Thursday, November 12, 2009

Good Morning, again. How is everyone out there? We are fine here. We saw some moderately heavy frost on the rooftops this morning. But the sun is shining and the temps are expected to be in the high 50s--not bad for November. We still haven't had a hard frost in our area. Nothing much planned today--just another round of house cleaning. I have another three sets of shelves to get straightened out and we need to clean the fish tank. I will have two grocery bags of books for the library and I found two books I had been looking for--for a long time. I thought I might have given them away by mistake or lost them in moving. Once upon a time I could visualize any book I had and walk right to it--that when I had triple the number of books I have now. I can't do that any more. Damn!!!

Oh, well. On to other things. I came across this article at MSNBC. What it lays out shouldn't surprise anyone who has followed big Pharma over the years. The thing that really concerns me is the fact that the FDA relies on the studies done by the pharmaceutical companies when they decide that drugs are safe enough and effective enough to market. But for years those companies have proven that their profits are much more important than the public's health and safety. Yet we (our government, that is) continue to rely on them to provide truthful and accurate information.
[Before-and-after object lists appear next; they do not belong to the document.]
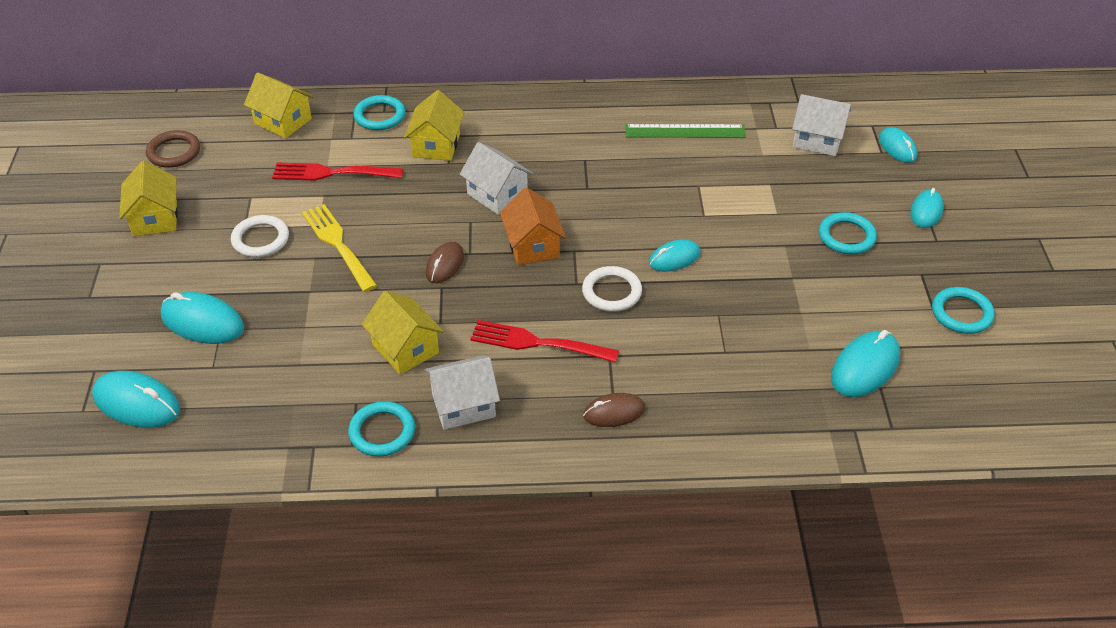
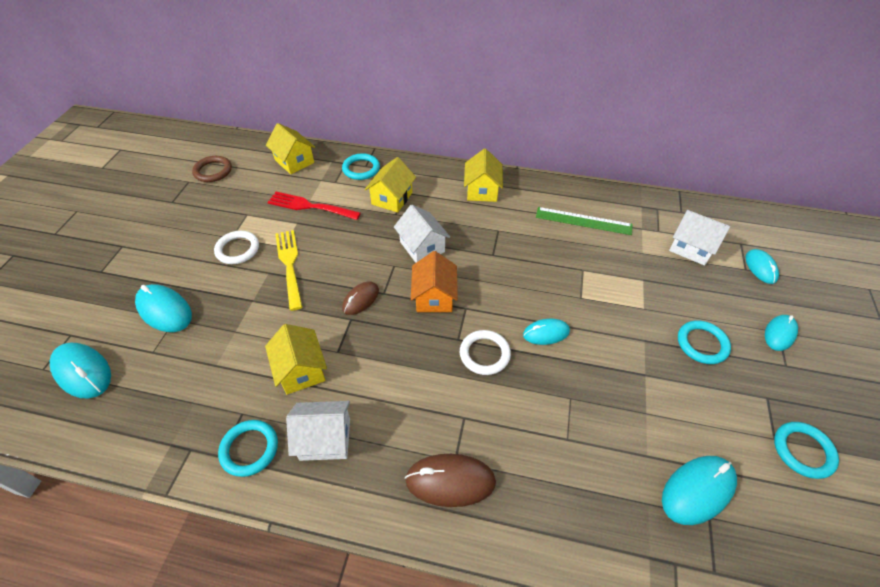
camera: 15 degrees right, 5 degrees up
yellow house [119,161,178,236] -> yellow house moved to [464,148,503,202]
red fork [470,320,619,363] -> none
brown mouse [583,393,645,427] -> brown mouse [405,454,496,507], size x1.55

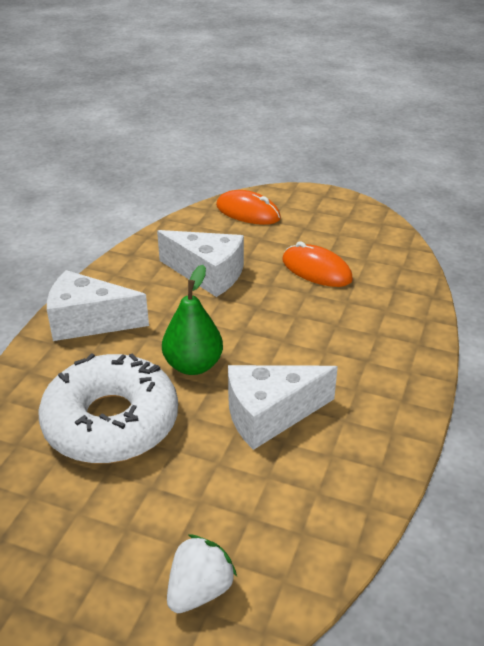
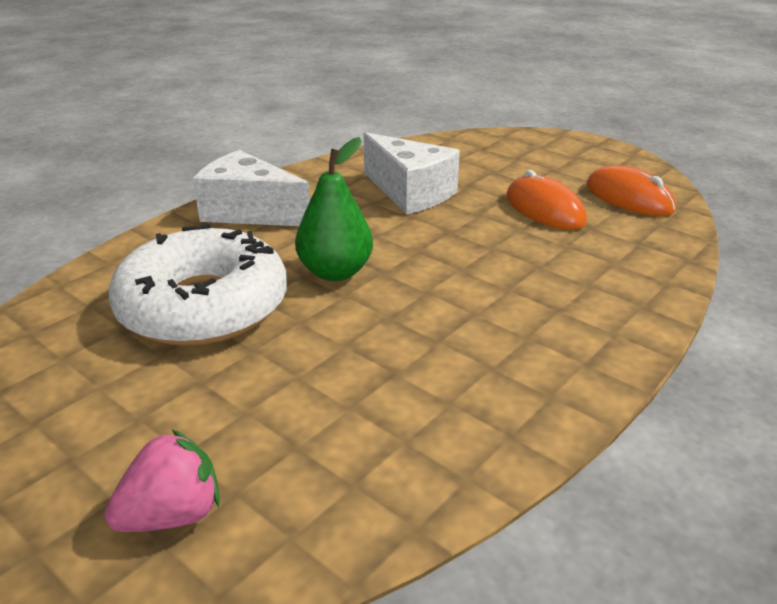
camera: 20 degrees right, 5 degrees down
white strawberry [167,535,237,613] -> pink strawberry [104,429,220,532]
orange mouse [216,190,281,225] -> orange mouse moved to [586,165,676,216]
white cheese [228,365,338,450] -> none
Why do we keep expecting these leopards to change their spots?

I am so glad to see that someone is finally questioning, seriously, our presence in Afghanistan. Perhaps I should clarify that. Someone is finally asking what the hell our aims there are. We have lost more lives in Afghanistan and Iraq than we did on 9/11 and spent (squandered, really) more money than was lost in the economy from the reactions to 9/11--and for what?? Those who think we are safer have a very low bar for judging our safety, in my opinion. We have managed to alienate most of those who were sympathetic after the event and even made our staunchest allies question our collective sanity. I have thought for some time that we should have gone in with the limited aim of decapitating both the Taliban and al Qaeda and then leaving them to clean up the mess. And we should never have gone into Iraq. Maybe others are coming around to similar positions.

This whole issue of a commission to deal with Medicare/Medicaid/Social Security annoys me as anyone who has read previous posts knows. I call it the height of cowardice. And I really hate the notion that programs I have paid into all my working life and have been repeatedly assured would be there when I came of age to draw on them are in the hands of these dastardly cowards. And I am even more pissed off at the maneuvering involved--attaching an unpalatable provision to a 'must have' piece of legislation--that is extreme cowardice combined with a very nasty slyness. I have read of a number of people who think Social Security is merely a government run ponzi scheme worthy of a Madoff. However, Madoff's victims (those who were really victims) had a choice we don't have with regard to putting money into the scheme--THEY could have rejected the scheme and not invested. Nobody can refuse to pay the taxes supporting Social Security. This whole commission idea is nothing more than a craven means of theft and the thieves are those we have elected.

If anyone really thinks the 'Great Recession' is really on the mend they should read this and think about the implications. California has, of course, been in the media spotlight with its budgetary problems and political gridlock. But the report cited in this article mentions 10 states with one-third of the nation's population and economic output as being in very fragile economic condition. Just because the Dow is looking good now doesn't mean the recession is over and just because we see a point or two uptick in economic activity or a point or two less in foreclosures doesn't mean that the economy is really recovering--not for most of us.

Maureen Dowd has an excellent opinion piece in the New York Times that totally skewers the big banks who are on schedule to pay out bonuses that are larger than those that generated a public howl last year. If there has been a howl this year it hasn't gotten all that much coverage in the mainstream media. I have only seen a few bare bones mention on the national news shows. CNBC has had a running debate this week on the bonuses but with the usual positions already staked out--on the one hand those who think that government should stay out of setting compensation of any sort and that the banks need to pay their top talent exorbitantly to keep them while on the other the heads point out that most of those banks are still 'owned' by the taxpayers who bailed them out last fall and winter. Owners are supposed to have the right to set compensation rules. And as she also points out the originators of the Protestant Work Ethic would join with Adam Smith to express outrage at what is being done in their names. God's Work?? Not unless you believe in a totally perverse god!!


Looking to the Stars said...

Hi kiddo, been off my blog. Have been busy with our engineering company and my little doll store.

The older I get the more my memory fails. Its my short term memory, my long term memory is fine. I know there is an art to getting older I just haven't achieved it :)

Take care

Kay Dennison said...

Excellent post!!!!! Your logic and observations on this are excellent.

I'm so tired of all this, I can't even muster outrage. And I don't think I'm alone in this.